City leaders in Concord, Calif. clearly don’t appreciate the bountiful Northern California sun as much as everyone else does. On Tuesday, city council unanimously decided that medical marijuana patients can no longer harness the power of the sun in their own backyards to grow their medicine. Instead, they’ll have to move them indoors under artificial, watt-sucking lights.
Apparently nobody told City Council that being environmentally conscious is kind of a big deal in Northern California.


The ban was based on a few non-toking neighbors complaining about skunky smells wafting over fence lines. City Attorney Mark Coon tells CBS SF Bay Area that he drafted the ordinance after a similar ban in nearby Moraga, just east of Oakland. Coon says police have told him neighbors are concerned about crime increasing.
“I think the council struggled with the decision because it’s difficult to find a middle ground,” Coon told CBS. “I think the council sincerely wants to protect the rights of medical marijuana patients and the rights of the general public who don’t use medical marijuana.”

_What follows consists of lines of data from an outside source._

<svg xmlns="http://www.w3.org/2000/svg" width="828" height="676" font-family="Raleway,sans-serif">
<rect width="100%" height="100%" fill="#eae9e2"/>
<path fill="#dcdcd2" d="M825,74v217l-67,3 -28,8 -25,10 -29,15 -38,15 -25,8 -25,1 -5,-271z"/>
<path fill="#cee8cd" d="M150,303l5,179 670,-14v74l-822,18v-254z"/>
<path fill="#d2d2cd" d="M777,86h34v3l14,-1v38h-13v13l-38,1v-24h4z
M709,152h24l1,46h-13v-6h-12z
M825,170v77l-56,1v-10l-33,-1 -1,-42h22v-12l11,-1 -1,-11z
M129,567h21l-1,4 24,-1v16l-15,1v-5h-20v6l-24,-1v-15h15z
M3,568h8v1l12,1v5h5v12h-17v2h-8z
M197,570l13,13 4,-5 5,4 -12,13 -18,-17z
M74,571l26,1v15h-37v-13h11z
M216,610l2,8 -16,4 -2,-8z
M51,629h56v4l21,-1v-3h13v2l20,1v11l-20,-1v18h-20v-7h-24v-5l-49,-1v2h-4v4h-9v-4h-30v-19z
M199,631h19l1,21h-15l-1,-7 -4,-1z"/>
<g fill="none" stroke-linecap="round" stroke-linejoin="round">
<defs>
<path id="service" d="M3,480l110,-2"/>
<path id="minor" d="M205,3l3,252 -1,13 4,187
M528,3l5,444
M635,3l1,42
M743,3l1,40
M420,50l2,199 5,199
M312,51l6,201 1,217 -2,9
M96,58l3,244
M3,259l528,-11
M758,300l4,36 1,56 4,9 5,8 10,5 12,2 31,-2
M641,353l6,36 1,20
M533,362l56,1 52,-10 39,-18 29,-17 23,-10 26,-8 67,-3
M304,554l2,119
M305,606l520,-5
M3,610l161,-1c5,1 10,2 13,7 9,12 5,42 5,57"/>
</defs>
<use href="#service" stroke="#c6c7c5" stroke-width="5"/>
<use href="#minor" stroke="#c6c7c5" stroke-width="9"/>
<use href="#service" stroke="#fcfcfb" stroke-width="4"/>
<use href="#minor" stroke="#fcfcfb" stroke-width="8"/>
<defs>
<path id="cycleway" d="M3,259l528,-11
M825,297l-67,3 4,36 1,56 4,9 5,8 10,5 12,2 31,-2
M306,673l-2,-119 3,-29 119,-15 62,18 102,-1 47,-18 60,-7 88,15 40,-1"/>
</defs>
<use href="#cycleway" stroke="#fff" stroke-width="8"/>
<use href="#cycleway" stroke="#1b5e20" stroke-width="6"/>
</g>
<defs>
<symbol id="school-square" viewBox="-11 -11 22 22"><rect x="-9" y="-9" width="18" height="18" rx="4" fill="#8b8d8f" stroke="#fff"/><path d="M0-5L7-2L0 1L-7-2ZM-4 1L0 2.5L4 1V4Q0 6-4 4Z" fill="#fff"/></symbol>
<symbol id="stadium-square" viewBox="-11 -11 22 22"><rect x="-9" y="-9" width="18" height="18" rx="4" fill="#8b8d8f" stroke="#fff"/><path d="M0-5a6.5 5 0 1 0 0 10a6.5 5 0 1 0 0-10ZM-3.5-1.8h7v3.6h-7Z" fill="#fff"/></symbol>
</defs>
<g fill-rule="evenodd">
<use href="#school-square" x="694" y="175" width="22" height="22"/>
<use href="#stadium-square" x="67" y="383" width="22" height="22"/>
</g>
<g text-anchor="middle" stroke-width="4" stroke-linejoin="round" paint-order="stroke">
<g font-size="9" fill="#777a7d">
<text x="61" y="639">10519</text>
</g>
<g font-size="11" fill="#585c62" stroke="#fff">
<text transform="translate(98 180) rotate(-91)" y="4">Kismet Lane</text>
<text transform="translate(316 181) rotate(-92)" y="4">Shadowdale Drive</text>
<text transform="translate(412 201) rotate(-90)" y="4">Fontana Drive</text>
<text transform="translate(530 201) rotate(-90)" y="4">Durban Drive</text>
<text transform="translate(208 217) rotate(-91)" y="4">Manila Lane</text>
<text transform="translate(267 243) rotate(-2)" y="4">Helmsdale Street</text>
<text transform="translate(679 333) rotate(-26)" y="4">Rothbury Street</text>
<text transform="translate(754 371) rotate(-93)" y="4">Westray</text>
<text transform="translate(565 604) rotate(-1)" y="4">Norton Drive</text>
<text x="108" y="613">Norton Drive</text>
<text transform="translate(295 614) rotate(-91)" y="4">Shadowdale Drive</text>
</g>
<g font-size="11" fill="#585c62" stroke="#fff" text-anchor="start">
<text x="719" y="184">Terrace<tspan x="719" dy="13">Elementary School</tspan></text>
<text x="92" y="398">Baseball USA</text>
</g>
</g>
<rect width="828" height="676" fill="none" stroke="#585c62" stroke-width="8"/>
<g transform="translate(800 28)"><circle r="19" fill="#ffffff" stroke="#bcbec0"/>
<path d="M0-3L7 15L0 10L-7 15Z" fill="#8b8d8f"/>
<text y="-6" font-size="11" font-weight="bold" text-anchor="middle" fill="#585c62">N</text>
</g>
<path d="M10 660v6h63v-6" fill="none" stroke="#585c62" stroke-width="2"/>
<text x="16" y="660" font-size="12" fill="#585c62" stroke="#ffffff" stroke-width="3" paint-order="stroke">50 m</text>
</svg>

Medical marijuana activists, however, say that this further limits their access to legal medicine. Concord has banned medcial marijuana dispensaries since 2005. Several patients testified at the council meeting last night, including Shalene Smith who uses cannabis for her arthritis.

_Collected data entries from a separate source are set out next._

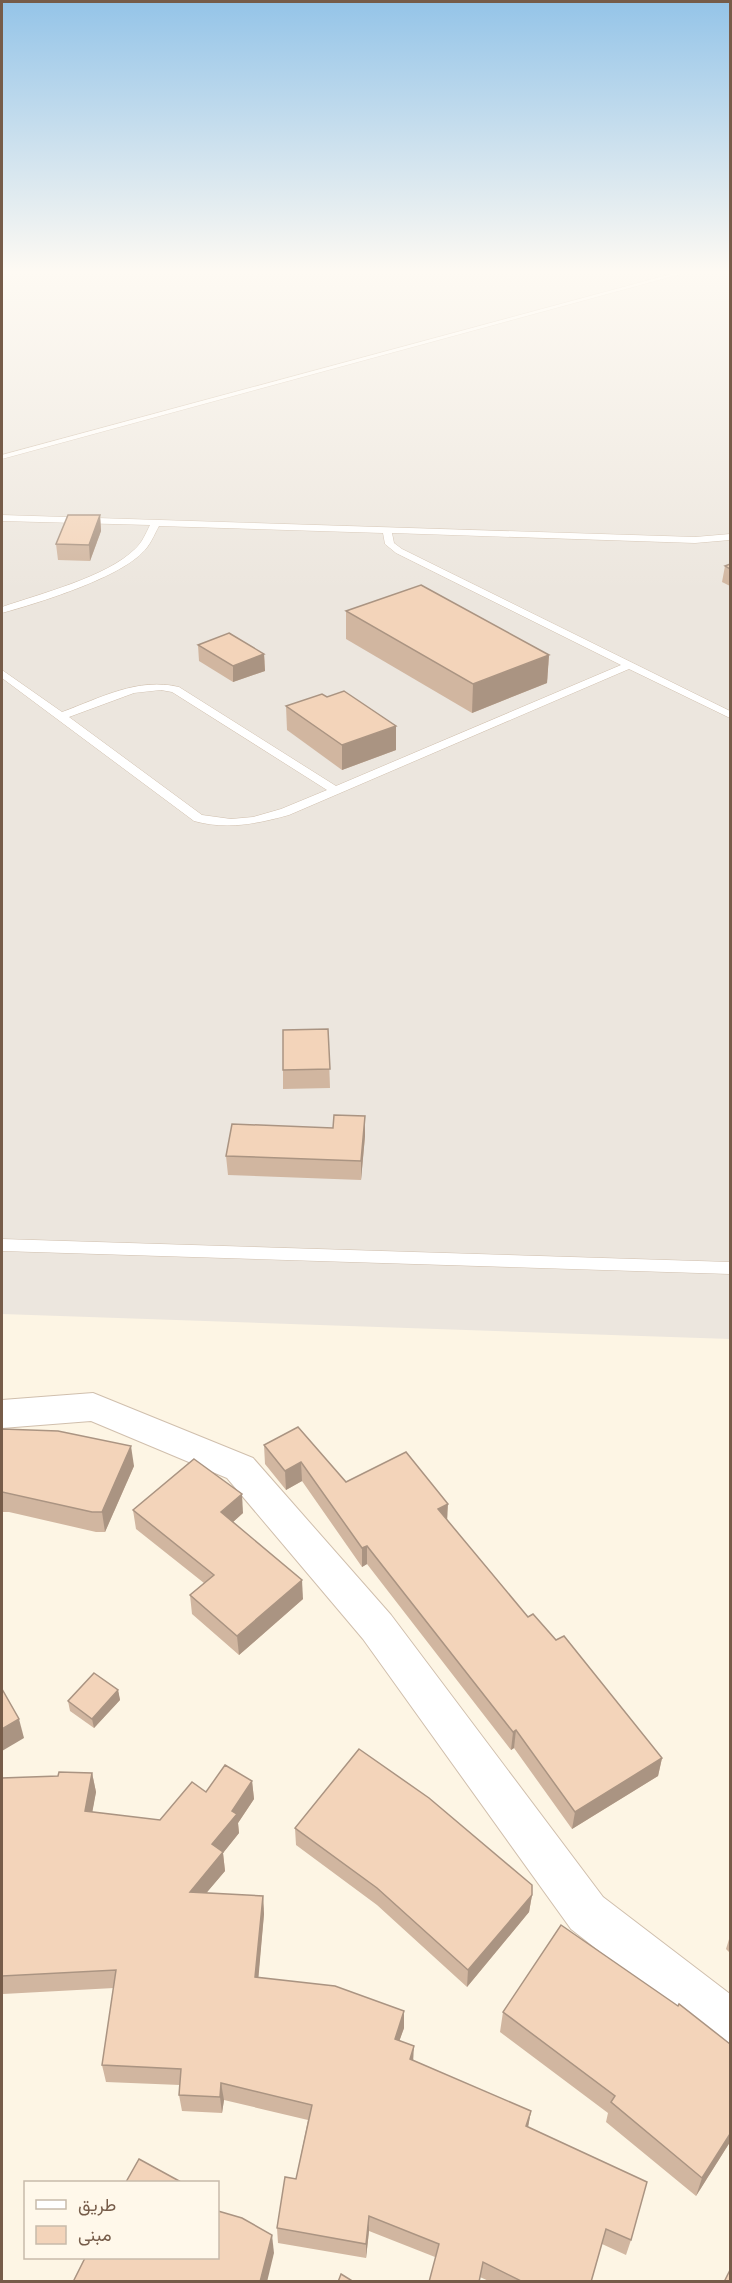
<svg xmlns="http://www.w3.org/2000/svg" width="732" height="2283" viewBox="0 0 732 2283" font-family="Roboto,Vazirmatn,sans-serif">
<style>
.industrial{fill:#ece6de}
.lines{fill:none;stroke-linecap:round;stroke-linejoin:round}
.service-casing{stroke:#d0bfad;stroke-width:1}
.minor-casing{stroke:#d0bfad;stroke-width:2}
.service{fill:#fff;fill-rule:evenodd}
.minor{fill:#fff;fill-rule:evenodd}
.wall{fill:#d1b6a0}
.shaded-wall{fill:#aa9482}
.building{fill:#f3d4ba;stroke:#aa9482;stroke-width:1.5}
</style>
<rect width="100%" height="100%" fill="#fdf5e4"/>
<polygon class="industrial" points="2,272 730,272 730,1339 2,1314"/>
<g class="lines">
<defs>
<g id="service">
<polygon points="679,272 688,272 2,459 2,455"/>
<path d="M2,515L695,537L730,534V540L695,543L392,533L394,543L402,549L730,711V718L629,669L289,815C256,824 227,830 194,821L2,678V670L62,712C100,698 138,677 179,687L336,786L621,665L396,553L385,544L383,533L159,526C154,535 150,546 142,553C116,579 38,603 2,613V607C39,594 107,577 135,549C142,543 146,533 150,525L2,521ZM161,690L172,692L327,790L281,809L253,817L231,819L202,815L69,717L134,693Z"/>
<polygon points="2,1239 730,1262 730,1274 2,1251"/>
</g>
<polygon id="minor" points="93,1393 253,1458 391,1615 603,1897 730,1994 730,2046 713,2040 571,1929 363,1639 227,1478 91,1421 2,1428 2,1400"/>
</defs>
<use href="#service" class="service-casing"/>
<use href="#minor" class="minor-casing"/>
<use href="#service" class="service"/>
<use href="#minor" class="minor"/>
</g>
<g class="wall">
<polygon points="100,515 101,531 90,561 58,560 56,544"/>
<polygon points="730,564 730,586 722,582 725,566"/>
<polygon points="346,611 549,655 547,683 472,713 346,639"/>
<polygon points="198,645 264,654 265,671 233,682 199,661"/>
<polygon points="286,706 396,750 342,770 287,730"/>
<polygon points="328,1029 330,1088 283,1089 283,1070"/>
<polygon points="365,1116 365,1136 361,1180 228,1175 226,1156 333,1128"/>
<polygon points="2,1429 134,1466 105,1532 96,1532 9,1512 2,1512"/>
<polygon points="264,1445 346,1482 447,1520 528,1617 556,1640 662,1758 658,1776 572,1829 514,1748 511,1750 367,1564 362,1567 302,1481 286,1490 265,1464"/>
<polygon points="133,1510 243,1513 233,1522 303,1599 239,1655 192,1614 190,1595 204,1583 136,1529"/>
<polygon points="118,1690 120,1700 94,1728 70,1711 68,1701"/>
<polygon points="92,1773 96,1792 92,1812 160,1820 206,1792 252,1781 254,1799 238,1823 239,1833 223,1853 225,1871 206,1893 263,1896 264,1914 258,1977 404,2028 399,2041 414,2061 531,2111 528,2127 631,2240 626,2255 602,2244 591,2282 491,2282 435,2257 369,2231 366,2258 278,2243 277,2228 296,2179 308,2120 224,2100 222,2113 182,2111 179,2095 180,2085 106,2082 102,2065 114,1988 3,1994 2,1988 2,1976 58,1776"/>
<polygon points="295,1828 532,1895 529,1912 467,1987 377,1905 296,1845"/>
<polygon points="730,1936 730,1953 726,1949"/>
<polygon points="503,2012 730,2044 730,2142 696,2196 606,2122 608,2113 500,2032"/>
</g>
<g class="shaded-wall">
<polygon points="100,515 101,531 90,561 89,545"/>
<polygon points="264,654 265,671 233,682 233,666"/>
<polygon points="549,655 547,683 472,713 473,684"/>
<polygon points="396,726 396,750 342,770 342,745"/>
<polygon points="365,1116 365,1136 361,1180 361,1161"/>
<polygon points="131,1446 134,1466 105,1532 102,1512"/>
<polygon points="301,1462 302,1481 286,1490 285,1471"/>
<polygon points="242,1494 243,1513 223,1531 221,1512"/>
<polygon points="448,1504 447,1523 438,1509"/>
<polygon points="367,1546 367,1564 362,1567 362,1548"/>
<polygon points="302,1580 303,1599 239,1655 237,1636"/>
<polygon points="118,1690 120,1700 94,1728 92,1719"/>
<polygon points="19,1719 24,1738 2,1751 2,1729"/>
<polygon points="516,1730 514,1748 511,1750 513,1732"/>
<polygon points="662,1758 658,1776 572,1829 575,1812"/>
<polygon points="92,1773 96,1792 89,1830 85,1811"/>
<polygon points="252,1781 254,1799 238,1823 239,1833 223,1853 225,1871 192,1910 190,1892 212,1844 232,1811"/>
<polygon points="532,1895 529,1912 467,1987 468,1970"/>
<polygon points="263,1896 264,1914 257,1994 255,1977"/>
<polygon points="404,2011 404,2028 394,2056 395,2039"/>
<polygon points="414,2046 413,2063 410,2059"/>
<polygon points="221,2083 224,2100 222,2113 220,2097"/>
<polygon points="531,2111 528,2127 526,2126"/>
<polygon points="730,2134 730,2142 696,2196 702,2178"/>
<polygon points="369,2216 369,2231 366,2258 366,2244"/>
<polygon points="272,2235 274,2253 267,2282 260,2282"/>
</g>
<g class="building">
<polygon points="68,515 100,515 89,545 56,544"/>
<polygon points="730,564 730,569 725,566"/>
<polygon points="421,585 549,655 473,684 346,611"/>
<polygon points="229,633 264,654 233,666 198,645"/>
<polygon points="344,691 396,726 342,745 286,706 322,694 327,697"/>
<polygon points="328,1029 330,1069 283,1070 283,1030"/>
<polygon points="334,1115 365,1116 361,1161 226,1156 232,1124 333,1128"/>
<polygon points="298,1427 346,1482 406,1452 448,1504 438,1509 528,1617 533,1614 556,1640 564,1636 662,1758 575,1812 516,1730 513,1732 367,1546 362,1548 301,1462 285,1471 264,1445"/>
<polygon points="2,1429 58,1431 131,1446 102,1512 92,1512 2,1492"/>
<polygon points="194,1459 242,1494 221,1512 302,1580 237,1636 190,1595 214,1575 133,1510"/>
<polygon points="94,1673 118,1690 92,1719 68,1701"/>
<polygon points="2,1689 19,1719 2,1729"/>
<polygon points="359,1749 429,1798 532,1885 532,1895 468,1970 377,1888 295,1828"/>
<polygon points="225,1765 252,1781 232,1811 237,1814 212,1844 223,1852 190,1892 263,1896 255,1977 335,1986 404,2011 395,2039 414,2046 410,2059 531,2111 526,2126 647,2182 631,2240 606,2229 591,2282 523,2282 483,2262 479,2282 429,2282 439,2244 369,2216 366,2244 277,2228 285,2177 296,2179 312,2105 221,2083 220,2097 179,2095 181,2069 102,2065 116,1970 2,1976 2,1778 58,1776 59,1772 92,1773 85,1811 160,1820 192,1782 206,1792"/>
<polygon points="561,1925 678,2006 679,2004 730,2044 730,2134 702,2178 611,2102 615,2096 503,2012"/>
<polygon points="139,2159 181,2182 126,2182"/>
<polygon points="218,2211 242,2218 272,2235 260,2282 73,2282 85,2258 218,2258"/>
<polygon points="730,2270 730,2282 724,2282"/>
<polygon points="341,2274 354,2282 338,2282"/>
</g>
<linearGradient id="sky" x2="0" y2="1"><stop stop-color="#94c4e8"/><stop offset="0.46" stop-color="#fefaf3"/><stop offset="1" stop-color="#fefaf3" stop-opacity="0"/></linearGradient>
<rect width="732" height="591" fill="url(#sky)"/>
<rect width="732" height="2283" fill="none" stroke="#765c49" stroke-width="6"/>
<rect x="24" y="2181" width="195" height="78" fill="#fff8ea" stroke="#c8baaa" stroke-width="1.5"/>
<rect x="36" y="2200" width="30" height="9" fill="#ffffff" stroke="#c8baaa" stroke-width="1.5"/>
<text x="78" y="2211" font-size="18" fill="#765c49">طريق</text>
<rect x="36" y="2226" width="30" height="18" fill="#f3d4ba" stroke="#c8baaa" stroke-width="1.5"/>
<text x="78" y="2241" font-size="18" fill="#765c49">مبنى</text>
</svg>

“If I didn’t have marijuana, I would not be standing in front of you today,” she said, according to the Concord Patch. “Being forced to grow marijuana indoors will be a big expense in electricity costs plus reserving a room for growth, she said. If the law is finalized, she said, “the next home I buy will be not be in the city of Concord, if this is the type of government we have.”
According to the San Jose Mercury News, the main focus of the complaints was the backyard of legal patient Chris Olsen. Olsen has said that he would sue the city if the ban is approved.